The injection energy for Indus-2 is 700 MeV and the electrons in this energy will be injected into it from the 700 MeV synchrotron which is also the injector for Indus-1. The beam lifetime at 700 MeV will be about 30 minutes, adequate to store a 300 mA current. After injection, the energy of the beam will be raised to 2.5 GeV within a few minutes. The beam half lifetime at 2.5 GeV is expected to be about 24 hours. This will be achieved using six RF cavities operating at a total voltage of 1.5 MV at a frequency of 505.812 MHz. One of the straight sections will be used for beam injection, two for RF cavities, and remaining five for insertion devices, which include two wigglers.

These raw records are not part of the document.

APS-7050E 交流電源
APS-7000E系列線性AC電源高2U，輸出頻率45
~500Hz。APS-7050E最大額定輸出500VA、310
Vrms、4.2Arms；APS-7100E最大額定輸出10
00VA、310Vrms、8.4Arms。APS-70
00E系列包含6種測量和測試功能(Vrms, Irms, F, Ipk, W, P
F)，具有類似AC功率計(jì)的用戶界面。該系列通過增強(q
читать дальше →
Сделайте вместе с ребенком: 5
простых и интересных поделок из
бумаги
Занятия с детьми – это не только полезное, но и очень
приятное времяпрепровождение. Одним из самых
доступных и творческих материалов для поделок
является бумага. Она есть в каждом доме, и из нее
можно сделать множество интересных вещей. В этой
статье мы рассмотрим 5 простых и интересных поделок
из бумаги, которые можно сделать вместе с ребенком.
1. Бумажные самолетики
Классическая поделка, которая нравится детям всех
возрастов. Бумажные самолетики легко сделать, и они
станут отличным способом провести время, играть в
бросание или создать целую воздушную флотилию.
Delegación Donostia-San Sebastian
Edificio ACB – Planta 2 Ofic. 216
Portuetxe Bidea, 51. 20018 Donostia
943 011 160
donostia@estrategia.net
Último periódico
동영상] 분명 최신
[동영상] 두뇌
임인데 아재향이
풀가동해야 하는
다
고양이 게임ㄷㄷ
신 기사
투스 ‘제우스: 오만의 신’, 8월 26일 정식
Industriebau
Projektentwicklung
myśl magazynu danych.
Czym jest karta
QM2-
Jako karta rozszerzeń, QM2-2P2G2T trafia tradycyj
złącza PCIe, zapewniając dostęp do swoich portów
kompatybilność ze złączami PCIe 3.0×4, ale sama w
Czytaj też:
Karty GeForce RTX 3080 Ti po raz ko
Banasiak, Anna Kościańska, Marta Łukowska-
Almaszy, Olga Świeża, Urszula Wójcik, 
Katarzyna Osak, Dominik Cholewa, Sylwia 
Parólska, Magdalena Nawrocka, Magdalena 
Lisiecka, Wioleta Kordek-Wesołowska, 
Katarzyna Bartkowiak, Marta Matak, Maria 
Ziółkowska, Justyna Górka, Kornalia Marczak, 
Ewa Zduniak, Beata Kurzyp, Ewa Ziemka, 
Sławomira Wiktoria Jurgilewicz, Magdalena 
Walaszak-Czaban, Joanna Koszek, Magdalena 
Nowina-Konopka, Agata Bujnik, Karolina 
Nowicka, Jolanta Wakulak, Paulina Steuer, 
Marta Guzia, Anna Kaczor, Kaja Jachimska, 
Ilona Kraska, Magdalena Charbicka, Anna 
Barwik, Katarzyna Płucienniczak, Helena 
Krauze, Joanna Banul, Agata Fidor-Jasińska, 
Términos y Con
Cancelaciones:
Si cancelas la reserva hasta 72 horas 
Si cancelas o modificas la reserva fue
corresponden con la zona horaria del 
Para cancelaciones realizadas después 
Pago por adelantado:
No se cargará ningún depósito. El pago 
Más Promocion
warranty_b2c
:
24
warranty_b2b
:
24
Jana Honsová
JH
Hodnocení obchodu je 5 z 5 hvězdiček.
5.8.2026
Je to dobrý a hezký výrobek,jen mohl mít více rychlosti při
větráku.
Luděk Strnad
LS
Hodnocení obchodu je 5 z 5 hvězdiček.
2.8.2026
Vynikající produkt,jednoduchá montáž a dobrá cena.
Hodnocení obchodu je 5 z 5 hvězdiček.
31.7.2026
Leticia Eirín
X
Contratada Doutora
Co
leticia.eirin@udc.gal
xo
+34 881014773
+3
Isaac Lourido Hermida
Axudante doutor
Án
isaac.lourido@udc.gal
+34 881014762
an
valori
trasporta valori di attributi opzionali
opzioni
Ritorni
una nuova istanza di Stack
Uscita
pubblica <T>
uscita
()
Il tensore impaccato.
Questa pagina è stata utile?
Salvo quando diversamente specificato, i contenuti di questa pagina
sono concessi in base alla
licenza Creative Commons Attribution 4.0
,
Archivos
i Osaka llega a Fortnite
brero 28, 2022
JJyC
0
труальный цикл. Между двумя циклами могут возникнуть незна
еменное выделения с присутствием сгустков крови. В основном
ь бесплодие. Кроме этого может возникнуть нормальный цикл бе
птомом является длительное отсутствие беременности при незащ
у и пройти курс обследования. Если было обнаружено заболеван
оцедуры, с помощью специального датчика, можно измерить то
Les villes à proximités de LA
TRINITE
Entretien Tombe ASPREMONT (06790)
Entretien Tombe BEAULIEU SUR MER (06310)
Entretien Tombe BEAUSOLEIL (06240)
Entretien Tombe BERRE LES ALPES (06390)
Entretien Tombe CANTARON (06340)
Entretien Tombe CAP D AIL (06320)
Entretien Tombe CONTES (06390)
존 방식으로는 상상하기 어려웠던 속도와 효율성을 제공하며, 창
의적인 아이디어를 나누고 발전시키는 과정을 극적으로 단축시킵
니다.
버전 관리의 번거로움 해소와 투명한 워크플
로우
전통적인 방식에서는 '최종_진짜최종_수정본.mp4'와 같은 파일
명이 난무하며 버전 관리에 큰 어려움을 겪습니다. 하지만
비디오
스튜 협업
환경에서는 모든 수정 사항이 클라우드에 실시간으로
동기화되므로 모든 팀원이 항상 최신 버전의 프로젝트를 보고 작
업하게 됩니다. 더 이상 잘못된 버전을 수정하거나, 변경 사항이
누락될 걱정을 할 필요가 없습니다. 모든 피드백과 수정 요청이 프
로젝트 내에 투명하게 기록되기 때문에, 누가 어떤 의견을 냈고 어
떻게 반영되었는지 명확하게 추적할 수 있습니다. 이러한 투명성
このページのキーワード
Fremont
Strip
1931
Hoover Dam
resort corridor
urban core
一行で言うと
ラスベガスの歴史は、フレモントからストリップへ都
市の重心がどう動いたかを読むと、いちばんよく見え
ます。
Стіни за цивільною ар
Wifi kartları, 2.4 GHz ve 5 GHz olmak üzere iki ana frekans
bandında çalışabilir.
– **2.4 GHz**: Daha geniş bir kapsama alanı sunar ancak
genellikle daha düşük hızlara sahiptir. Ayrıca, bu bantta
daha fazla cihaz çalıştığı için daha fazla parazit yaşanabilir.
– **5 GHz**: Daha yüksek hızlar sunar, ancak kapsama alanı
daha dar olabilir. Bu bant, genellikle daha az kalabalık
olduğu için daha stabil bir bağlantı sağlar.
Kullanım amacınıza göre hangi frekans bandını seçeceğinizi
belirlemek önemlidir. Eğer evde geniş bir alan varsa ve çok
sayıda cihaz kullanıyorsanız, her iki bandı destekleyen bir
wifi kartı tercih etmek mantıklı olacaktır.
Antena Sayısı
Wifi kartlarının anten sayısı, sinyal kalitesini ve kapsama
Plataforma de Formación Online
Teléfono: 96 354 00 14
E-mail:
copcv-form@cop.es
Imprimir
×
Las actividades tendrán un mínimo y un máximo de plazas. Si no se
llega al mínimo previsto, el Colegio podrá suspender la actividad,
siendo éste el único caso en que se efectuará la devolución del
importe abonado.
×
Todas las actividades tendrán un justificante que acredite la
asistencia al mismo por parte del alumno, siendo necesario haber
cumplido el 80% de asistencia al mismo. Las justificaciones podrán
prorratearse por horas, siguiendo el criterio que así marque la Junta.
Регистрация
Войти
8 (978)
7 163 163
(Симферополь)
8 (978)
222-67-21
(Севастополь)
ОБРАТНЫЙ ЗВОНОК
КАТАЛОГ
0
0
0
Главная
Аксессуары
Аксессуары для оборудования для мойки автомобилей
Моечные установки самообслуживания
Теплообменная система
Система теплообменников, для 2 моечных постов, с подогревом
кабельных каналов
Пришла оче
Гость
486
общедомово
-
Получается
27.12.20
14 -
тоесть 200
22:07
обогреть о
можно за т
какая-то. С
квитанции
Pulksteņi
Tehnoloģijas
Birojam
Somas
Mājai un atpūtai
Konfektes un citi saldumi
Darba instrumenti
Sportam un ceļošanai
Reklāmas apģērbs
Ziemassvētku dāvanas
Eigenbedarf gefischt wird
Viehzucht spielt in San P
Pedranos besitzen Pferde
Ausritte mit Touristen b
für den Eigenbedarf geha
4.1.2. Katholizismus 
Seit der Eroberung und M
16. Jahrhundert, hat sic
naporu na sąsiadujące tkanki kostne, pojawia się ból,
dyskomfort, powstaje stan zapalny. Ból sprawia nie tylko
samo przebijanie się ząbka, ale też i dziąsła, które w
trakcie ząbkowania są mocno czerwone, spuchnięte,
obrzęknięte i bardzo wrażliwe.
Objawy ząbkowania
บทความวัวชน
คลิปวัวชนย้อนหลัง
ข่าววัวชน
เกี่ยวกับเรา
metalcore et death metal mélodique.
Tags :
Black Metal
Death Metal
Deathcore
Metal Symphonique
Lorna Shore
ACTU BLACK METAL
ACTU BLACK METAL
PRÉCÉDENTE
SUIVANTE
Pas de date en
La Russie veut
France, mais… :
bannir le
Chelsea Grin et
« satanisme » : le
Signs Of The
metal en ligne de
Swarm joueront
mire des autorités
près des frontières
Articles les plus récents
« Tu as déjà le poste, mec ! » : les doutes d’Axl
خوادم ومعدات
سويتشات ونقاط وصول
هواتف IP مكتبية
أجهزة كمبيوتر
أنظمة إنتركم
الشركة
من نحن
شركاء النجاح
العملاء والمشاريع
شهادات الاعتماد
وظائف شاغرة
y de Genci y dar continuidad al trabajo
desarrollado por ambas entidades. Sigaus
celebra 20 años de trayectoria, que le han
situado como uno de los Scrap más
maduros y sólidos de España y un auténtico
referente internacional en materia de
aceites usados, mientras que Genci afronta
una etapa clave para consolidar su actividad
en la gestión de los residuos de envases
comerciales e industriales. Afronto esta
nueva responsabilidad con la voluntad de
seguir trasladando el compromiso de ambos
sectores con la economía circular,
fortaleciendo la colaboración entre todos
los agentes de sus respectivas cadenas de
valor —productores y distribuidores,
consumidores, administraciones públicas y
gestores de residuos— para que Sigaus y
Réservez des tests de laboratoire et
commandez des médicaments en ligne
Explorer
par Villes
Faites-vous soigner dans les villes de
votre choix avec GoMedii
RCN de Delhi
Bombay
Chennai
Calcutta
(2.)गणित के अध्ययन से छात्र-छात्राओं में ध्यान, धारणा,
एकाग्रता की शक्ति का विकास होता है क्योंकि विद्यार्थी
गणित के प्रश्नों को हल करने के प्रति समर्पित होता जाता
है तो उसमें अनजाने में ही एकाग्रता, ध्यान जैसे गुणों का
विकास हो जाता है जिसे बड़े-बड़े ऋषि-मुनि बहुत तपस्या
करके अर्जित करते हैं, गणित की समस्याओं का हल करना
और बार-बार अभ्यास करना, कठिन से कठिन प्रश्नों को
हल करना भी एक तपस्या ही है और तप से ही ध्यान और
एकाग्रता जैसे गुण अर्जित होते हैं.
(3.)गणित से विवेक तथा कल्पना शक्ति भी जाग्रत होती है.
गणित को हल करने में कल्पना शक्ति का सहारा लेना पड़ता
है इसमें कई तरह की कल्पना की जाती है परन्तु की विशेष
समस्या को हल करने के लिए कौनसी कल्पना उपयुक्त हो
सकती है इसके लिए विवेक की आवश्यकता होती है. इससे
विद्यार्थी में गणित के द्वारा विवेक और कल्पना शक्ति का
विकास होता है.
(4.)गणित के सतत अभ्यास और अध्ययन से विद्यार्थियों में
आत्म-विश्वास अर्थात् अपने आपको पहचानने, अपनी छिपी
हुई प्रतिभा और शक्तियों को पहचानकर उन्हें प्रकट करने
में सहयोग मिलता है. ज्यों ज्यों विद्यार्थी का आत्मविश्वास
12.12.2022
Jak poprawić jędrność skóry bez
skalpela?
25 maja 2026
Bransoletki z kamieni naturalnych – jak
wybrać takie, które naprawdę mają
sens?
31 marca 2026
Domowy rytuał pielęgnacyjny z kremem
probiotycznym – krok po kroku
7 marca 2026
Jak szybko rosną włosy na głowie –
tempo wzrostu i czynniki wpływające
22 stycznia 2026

As an x-ray source, Indus-2 is envisaged to provide radiation from bending magnets and wigglers. The magnetic field of 1.502 tesla in the bending magnets will generate a radiation at a critical wavelength of 2 angstroms. One wiggler with an 11 pole electromagnet (1.8 tesla) will provide radiation with critical wavelength of 1.66 angstroms. Other wiggler with superconducting magnets with 5 poles and peak field of 5 tesla will provide radiation at 0.6 angstroms. It will be possible to operate Indus-2 at any energy between 700 MeV to 2.5 GeV. It is designed to have more than 15 beam lines for various studies including EXAFS, XANES, x-ray diffraction, x-ray imaging, XRF, and photoemission, Soft and Deep X-ray Lithography etc.